(Daftar Tugas):
1. Sebutkan setiap kategori hukum syariat yang disebut dalam teks tentang hukum tembakau.
2. Tuliskan lanjutan teks tentang hukum tembakau setelah kalimat terakhir yang ditampilkan.

(Kutipan Teks):
***

Namun kadangkala terdapat unsur-unsur yang mubah tetapi berubah menjadi sunnah
sebagaimana bila sesuatu yang mubah itu dimaksudkan untuk pengobatan
berdasarkan keterangan terpercaya atau pengalaman dirinya bahwa sesuatu itu
dapat menjadi obat untuk penyakit yang diderita sebagaimana berobat dengan
benda najis selain khamr.
Sekiranya terbebas dari unsur-unsur haram dan mubah, maka hukumnya
makruh karena bila terdapat unsur-unsur yang bertolak belakang dengan
unsur-unsur haram itu dapat difahami makruh hukumnya.”
Senada dengan sepotong paparan di atas, apa yang telah diuraikan
oleh Mahmud Syaltut di dalam Al-Fatawa (hal.383-384) sebagaimana dikutip KH Arwani Faishal, yang artinya
sebagai berikut:
Tentang tembakau… sebagian ulama menghukumi halal karena memandang
bahwasanya tembakau tidaklah memabukkan, dan hakikatnya bukanlah
benda yang memabukkan, disamping itu juga tidak membawa mudarat bagi setiap
orang yang mengkonsumsi…....Pada dasarnya semisal tembakau adalah halal, tetapi
bisa jadi haram bagi orang yang memungkinkan terkena mudarat dan dampak
negatifnya.
Sedangkan sebagian ulama' lainnya menghukumi haram atau makruh
karena memandang tembakau dapat mengurangi kesehatan, nafsu makan, dan
menyebabkan organ-organ penting terjadi infeksi serta kurang stabil.

***

(Data Mentah):
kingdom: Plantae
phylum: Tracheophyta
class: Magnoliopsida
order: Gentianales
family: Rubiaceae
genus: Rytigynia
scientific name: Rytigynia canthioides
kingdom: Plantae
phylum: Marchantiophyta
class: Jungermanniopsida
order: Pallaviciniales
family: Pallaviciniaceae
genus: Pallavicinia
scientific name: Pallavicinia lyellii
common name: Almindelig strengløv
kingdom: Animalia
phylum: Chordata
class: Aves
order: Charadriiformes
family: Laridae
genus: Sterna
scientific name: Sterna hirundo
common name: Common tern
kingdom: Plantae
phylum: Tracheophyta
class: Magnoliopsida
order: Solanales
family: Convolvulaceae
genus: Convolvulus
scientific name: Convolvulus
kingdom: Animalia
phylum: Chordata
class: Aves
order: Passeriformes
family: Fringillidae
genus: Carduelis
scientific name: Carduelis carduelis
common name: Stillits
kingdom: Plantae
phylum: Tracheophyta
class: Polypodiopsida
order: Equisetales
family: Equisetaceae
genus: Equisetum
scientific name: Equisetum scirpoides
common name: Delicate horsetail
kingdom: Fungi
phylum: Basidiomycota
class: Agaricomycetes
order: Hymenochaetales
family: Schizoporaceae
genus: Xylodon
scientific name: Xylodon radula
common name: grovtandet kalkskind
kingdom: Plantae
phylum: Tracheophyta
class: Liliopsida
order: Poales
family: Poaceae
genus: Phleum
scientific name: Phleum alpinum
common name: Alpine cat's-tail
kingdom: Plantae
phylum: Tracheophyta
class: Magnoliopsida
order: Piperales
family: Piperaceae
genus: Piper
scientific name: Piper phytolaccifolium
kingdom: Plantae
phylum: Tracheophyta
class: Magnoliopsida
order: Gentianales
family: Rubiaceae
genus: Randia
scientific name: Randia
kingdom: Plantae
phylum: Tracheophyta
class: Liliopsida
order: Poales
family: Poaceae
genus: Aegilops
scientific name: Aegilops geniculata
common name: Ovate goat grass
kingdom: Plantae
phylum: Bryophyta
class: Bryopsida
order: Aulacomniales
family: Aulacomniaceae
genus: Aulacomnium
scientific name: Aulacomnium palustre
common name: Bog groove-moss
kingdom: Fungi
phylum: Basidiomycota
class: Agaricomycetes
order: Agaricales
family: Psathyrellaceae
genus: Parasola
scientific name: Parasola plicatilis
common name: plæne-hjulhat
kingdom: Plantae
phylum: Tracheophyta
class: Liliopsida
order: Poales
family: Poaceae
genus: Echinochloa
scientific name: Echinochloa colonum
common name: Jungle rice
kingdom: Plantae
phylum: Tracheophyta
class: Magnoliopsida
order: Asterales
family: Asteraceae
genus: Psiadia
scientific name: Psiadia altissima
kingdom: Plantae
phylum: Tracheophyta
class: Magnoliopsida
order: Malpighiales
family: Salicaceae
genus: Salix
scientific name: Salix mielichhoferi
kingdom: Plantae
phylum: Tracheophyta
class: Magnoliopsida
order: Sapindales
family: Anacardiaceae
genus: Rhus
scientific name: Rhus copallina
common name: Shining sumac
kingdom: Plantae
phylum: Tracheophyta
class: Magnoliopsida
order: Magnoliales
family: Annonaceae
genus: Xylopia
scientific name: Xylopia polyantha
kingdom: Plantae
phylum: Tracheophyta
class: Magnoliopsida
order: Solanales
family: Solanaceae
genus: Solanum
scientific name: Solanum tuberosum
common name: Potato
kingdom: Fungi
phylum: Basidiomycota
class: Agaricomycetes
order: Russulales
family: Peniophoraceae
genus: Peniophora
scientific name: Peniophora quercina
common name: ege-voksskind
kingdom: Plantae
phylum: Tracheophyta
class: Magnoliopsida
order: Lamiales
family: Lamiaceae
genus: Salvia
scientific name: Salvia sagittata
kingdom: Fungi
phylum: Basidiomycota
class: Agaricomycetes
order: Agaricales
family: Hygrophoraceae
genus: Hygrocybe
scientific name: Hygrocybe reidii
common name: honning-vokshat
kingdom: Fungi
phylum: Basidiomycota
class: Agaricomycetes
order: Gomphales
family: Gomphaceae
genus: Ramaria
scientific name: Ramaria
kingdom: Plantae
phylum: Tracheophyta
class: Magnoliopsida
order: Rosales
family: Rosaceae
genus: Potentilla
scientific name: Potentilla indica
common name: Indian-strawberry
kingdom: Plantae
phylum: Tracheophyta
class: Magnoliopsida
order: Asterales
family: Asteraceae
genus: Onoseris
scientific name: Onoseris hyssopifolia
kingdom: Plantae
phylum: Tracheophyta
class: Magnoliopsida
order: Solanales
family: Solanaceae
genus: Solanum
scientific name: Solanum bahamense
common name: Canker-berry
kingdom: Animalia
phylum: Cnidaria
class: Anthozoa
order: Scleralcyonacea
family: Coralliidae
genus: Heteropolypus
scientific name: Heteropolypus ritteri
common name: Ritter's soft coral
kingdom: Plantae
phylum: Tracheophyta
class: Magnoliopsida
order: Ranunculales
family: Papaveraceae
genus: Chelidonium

***

(Kumpulan Jawaban):
1. Mubah, sunnah, haram, makruh, dan halal.

2.
Demikian pula apa yang telah dijelaskan oleh Prof Dr Wahbah
Az-Zuhailiy di dalam Al-Fiqh al-Islamiy wa Adillatuh (Cet. III, Jilid 6, hal. 166-167), sebagaimana
dikutip KH Arwani Faishal, yang artinya sebagai berikut:
“Masalah kopi dan rokok; penyusun kitab Al-'Ubab dari madzhab
Asy-Syafi'i
ditanya mengenai kopi, lalu ia menjawab: (Kopi itu sarana) hukum,
setiap sarana itu sesuai dengan tujuannnya. Jika sarana itu dimaksudkan untuk
ibadah maka menjadi ibadah, untuk yang mubah maka menjadi mubah, untuk yang
makruh maka menjadi makruh, atau haram maka menjadi haram. Hal ini dikuatkan
oleh sebagian ulama' dari madzhab Hanbaliy terkait penetapan tingkatan hukum
ini. Syaikh Mar'i ibn Yusuf dari madzhab Hanbaliy, penyusun kitab Ghayah
al-Muntaha mengatakan : Jawaban tersebut mengarah pada rokok dan kopi itu
hukumnya mubah, tetapi bagi orang yang santun lebih utama meninggalkan
keduanya.”
Sebagaimana sudah kita ketahui, banyak di antara Ulama atau Kiai
NU yang merupakan perokok. Dan sebagian besar dari Ulama NU mengatakan bahwa
merokok hukumnya adalah makruh. Perbedaan pendapat NU dan Muhammadiyah dalam
masalah hukum merokok ini dikarenakan penetapan „illah atau alasan hukum yang berbeda.
Jika Muhammadiyah berpendapat bahwa kebiasaan merokok sangat
membahayakan kesehatan bagi perokok dan orang disekitarnya, karena racun yang
dikandung dalam sebatang rokok sangat banyak dan berbahaya. Maka, yang
dipersoalkan oleh Ulama NU adalah, bahwa informasi (bukan bukti) mengenai hasil
penelitian medis tentang rokok adalah sangat detail sehingga sekecil apa pun
kemadharatan dalam hisapan tembakau menjadi terkesan lebih besar.
KH Arwani Faishal mengatakan, apabila karakter penelitian medis
semacam itu kurang dicermati, kemudaratan merokok akan cenderung dipahami jauh
lebih
besar dari apa yang sebenarnya. Selanjutnya, kemudaratan yang
sebenarnya kecil dan terkesan jauh lebih besar itu (hanya dalam bayangan)
dijadikan dasar untuk menetapkan hukum haram. Padahal, kemudaratan yang relatif
kecil itu seharusnya dijadikan dasar untuk menetapkan hukum makruh. Demikian
halnya dalam menetapkan hukum merokok. NU menganggap rokok memiliki
kemudharatan yang kecil yang belum cukup untuk dijadikan dasar hukum
pengharaman.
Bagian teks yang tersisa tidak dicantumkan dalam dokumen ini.